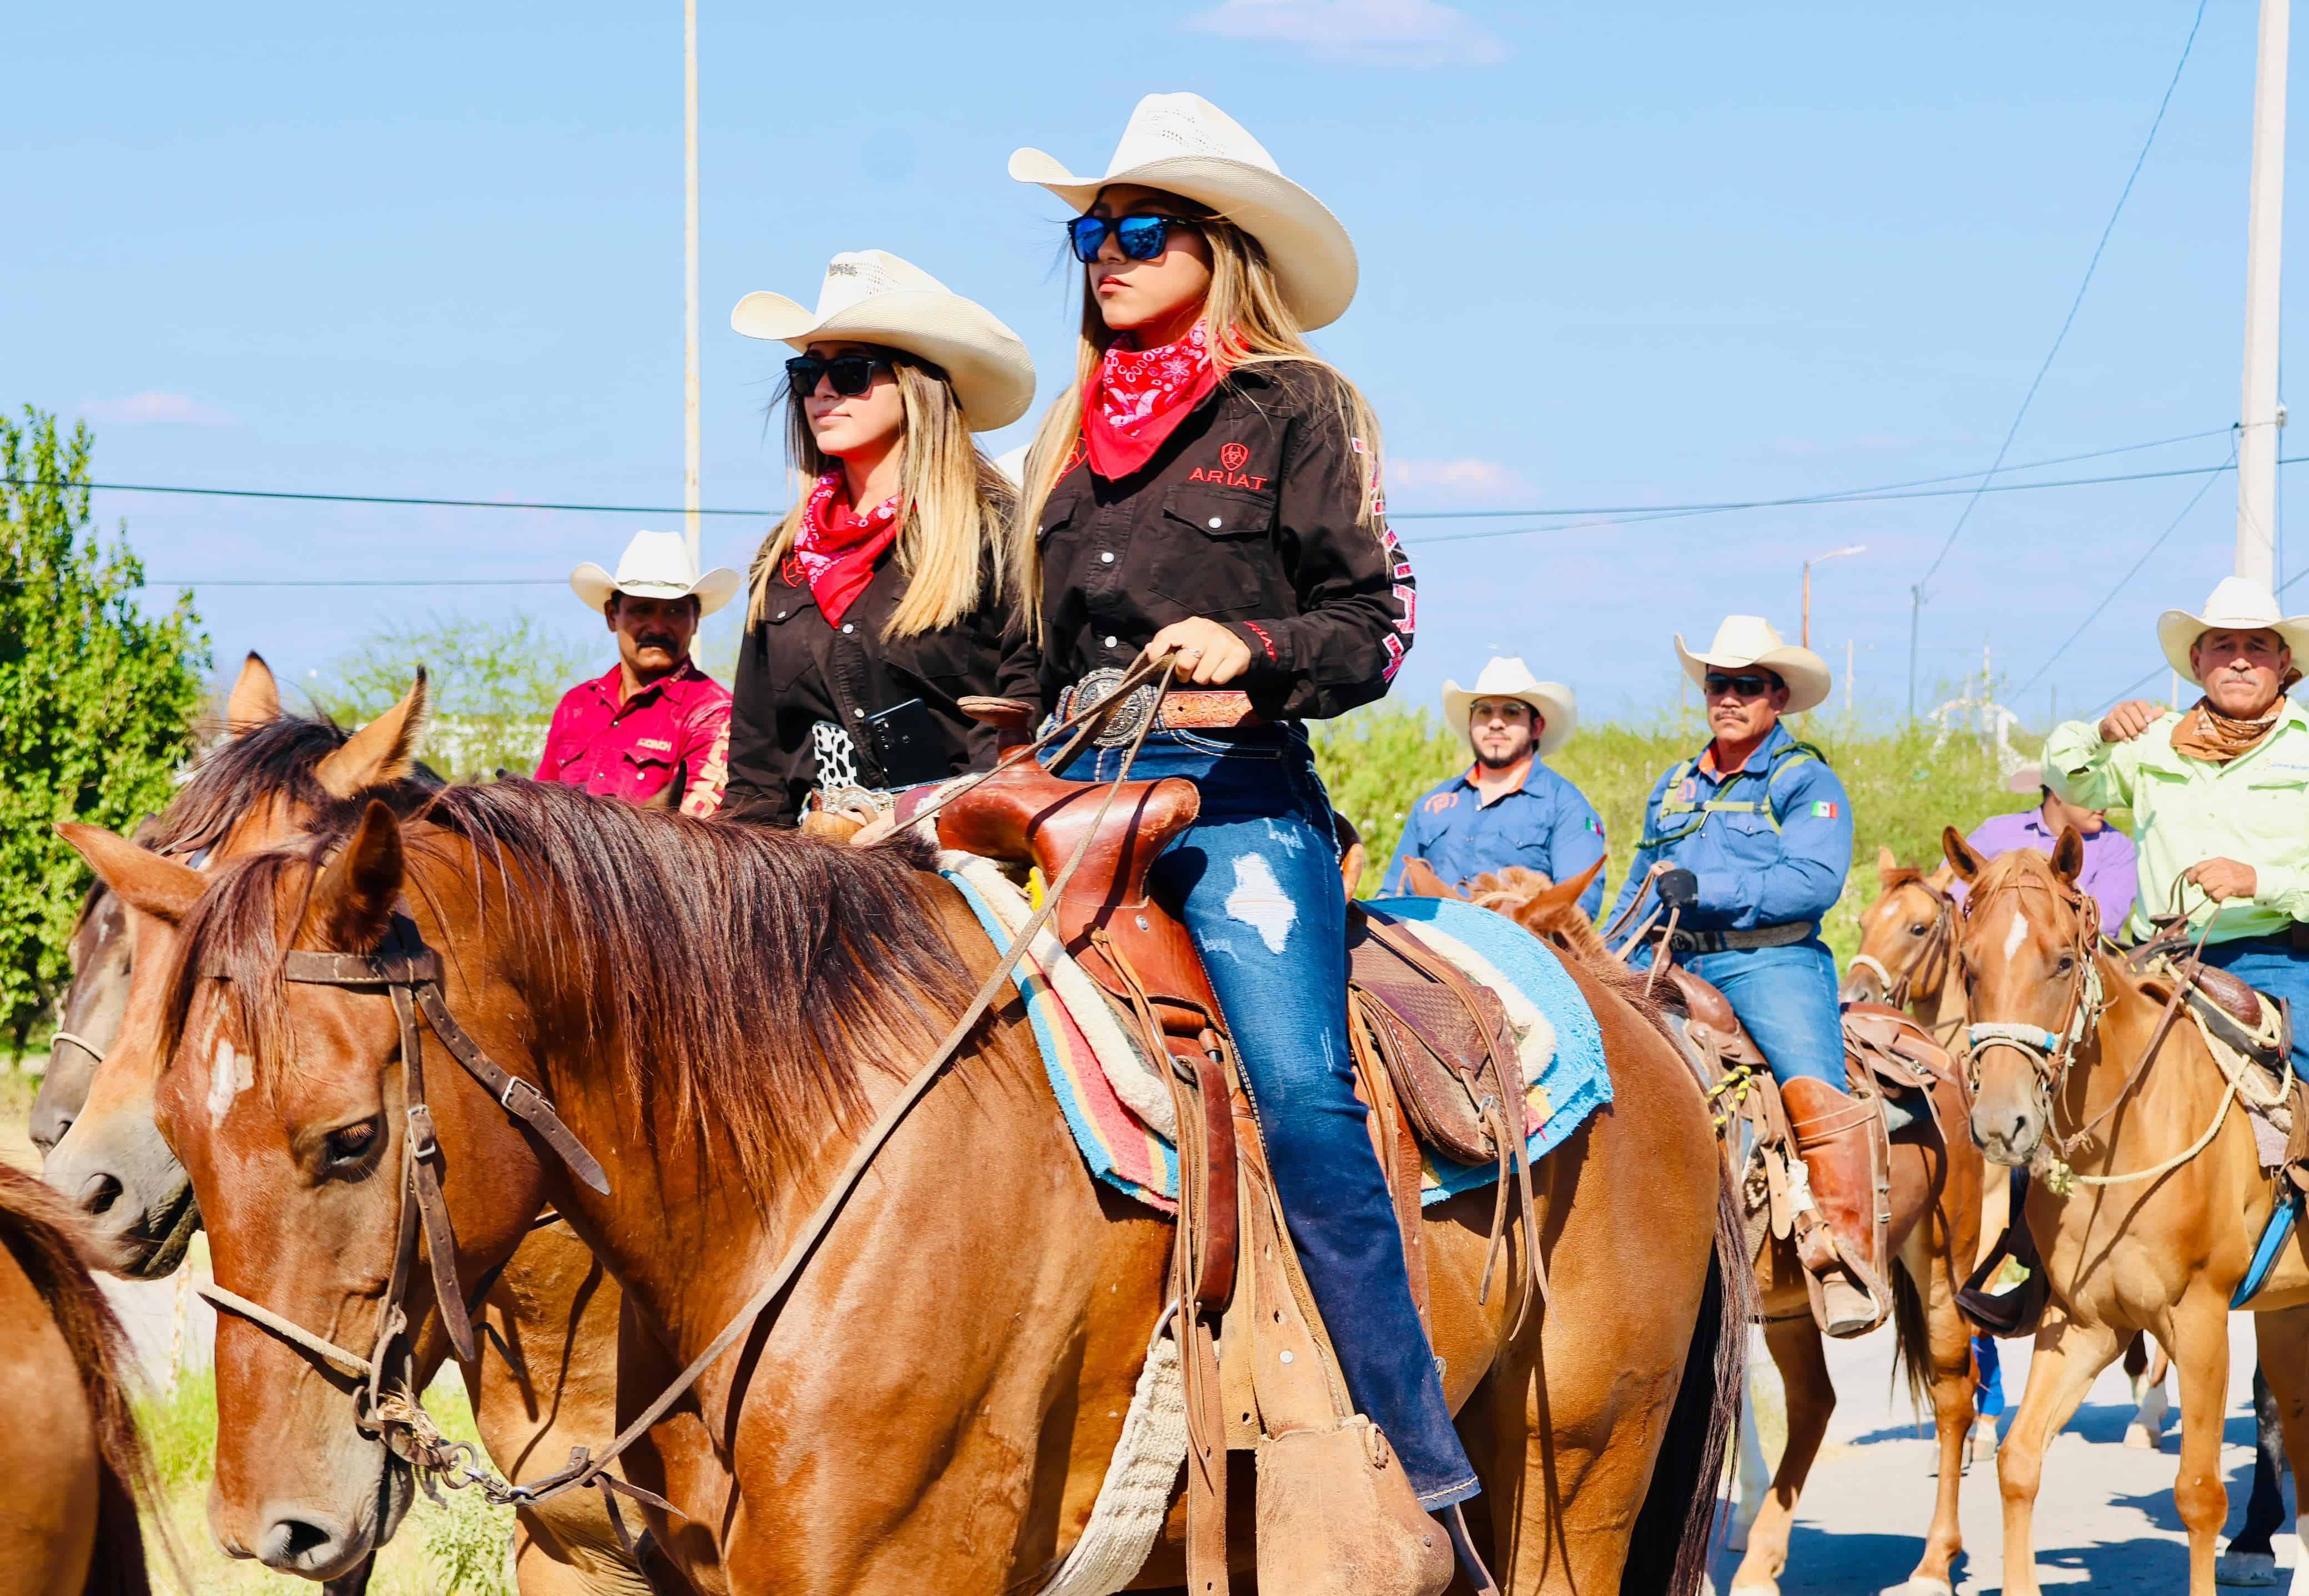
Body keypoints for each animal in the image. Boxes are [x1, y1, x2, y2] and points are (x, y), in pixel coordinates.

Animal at [81, 785, 1745, 1596]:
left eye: (351, 1137)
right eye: (190, 1129)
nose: (271, 1525)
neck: (791, 1161)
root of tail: (1642, 1020)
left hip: (1576, 1481)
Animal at [1459, 863, 1985, 1596]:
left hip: (1941, 1255)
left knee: (1952, 1390)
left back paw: (1934, 1560)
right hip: (1793, 1303)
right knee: (1813, 1403)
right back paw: (1761, 1558)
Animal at [1949, 836, 2309, 1596]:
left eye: (2061, 960)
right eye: (1967, 964)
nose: (2000, 1124)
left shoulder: (2198, 1317)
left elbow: (2198, 1493)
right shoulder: (2084, 1323)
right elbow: (2018, 1461)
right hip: (2287, 1312)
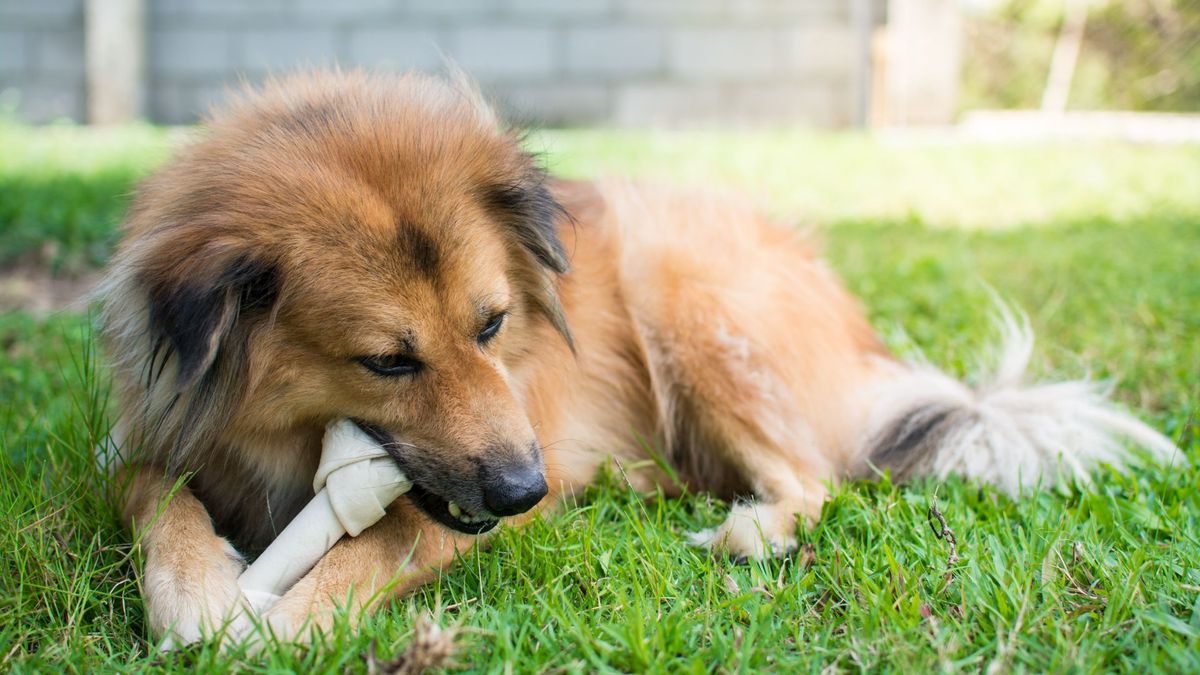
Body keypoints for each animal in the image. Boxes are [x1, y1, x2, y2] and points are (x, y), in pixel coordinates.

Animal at [98, 70, 1176, 643]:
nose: (525, 489)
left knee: (816, 477)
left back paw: (749, 529)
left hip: (681, 284)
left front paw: (275, 621)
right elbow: (153, 491)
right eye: (388, 362)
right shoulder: (153, 435)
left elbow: (391, 535)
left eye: (492, 326)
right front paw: (198, 586)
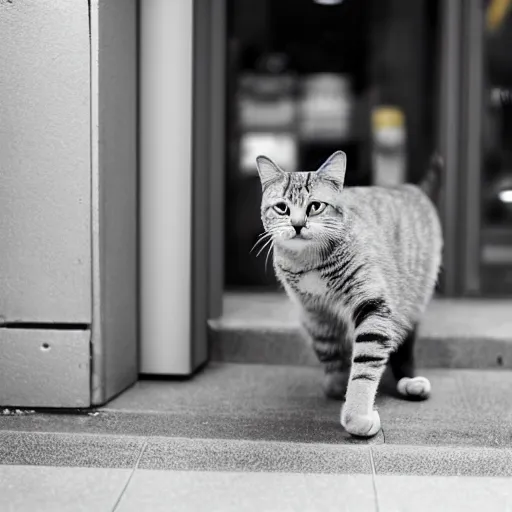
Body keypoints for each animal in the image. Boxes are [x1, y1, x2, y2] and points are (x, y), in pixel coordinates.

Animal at [256, 150, 444, 438]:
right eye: (282, 208)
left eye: (315, 206)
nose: (298, 225)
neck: (309, 260)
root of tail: (413, 188)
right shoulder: (315, 313)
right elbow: (328, 349)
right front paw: (336, 382)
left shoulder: (373, 306)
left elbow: (364, 367)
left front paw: (357, 414)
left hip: (411, 299)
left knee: (406, 341)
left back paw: (409, 379)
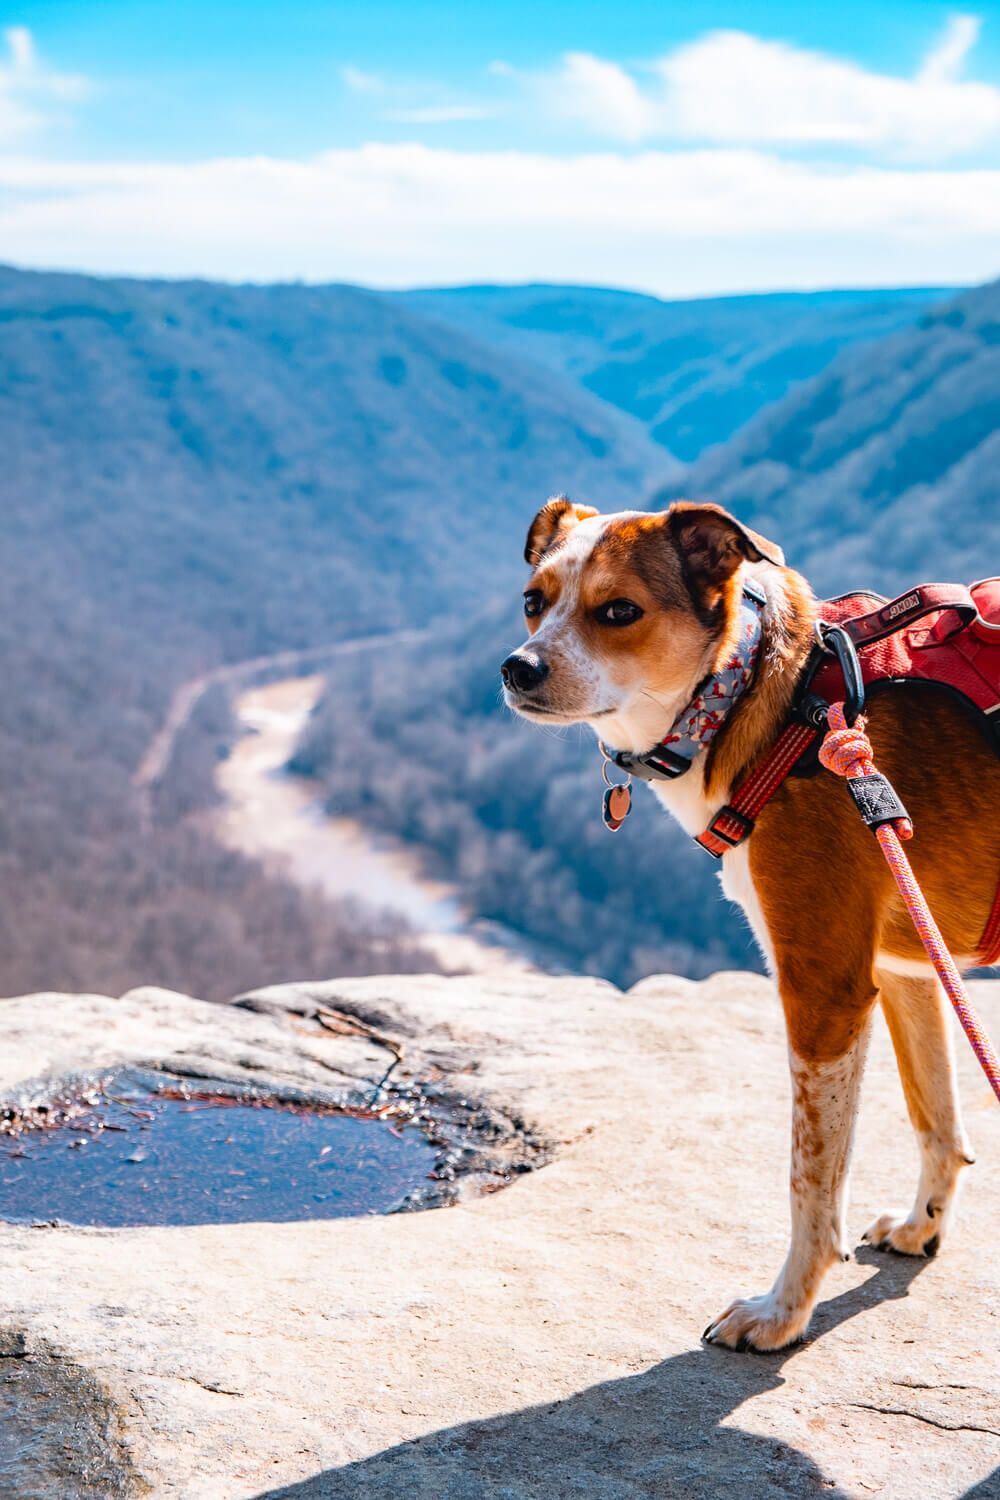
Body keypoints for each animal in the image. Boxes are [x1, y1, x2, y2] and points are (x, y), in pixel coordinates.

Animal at [500, 498, 995, 1356]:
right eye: (535, 600)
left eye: (618, 611)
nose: (517, 668)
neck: (763, 698)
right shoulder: (905, 966)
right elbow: (935, 1115)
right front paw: (922, 1225)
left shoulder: (825, 990)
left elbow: (810, 1175)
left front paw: (783, 1311)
···
Your assignment.
What do the lines from the one with "neck: (763, 698)" through the last line of the entries say? Print them word for word, both ends included, and nothing else.

Expected answer.
neck: (763, 698)
right shoulder: (905, 966)
right elbow: (935, 1115)
right front paw: (922, 1225)
left shoulder: (825, 990)
left elbow: (810, 1175)
left front paw: (783, 1311)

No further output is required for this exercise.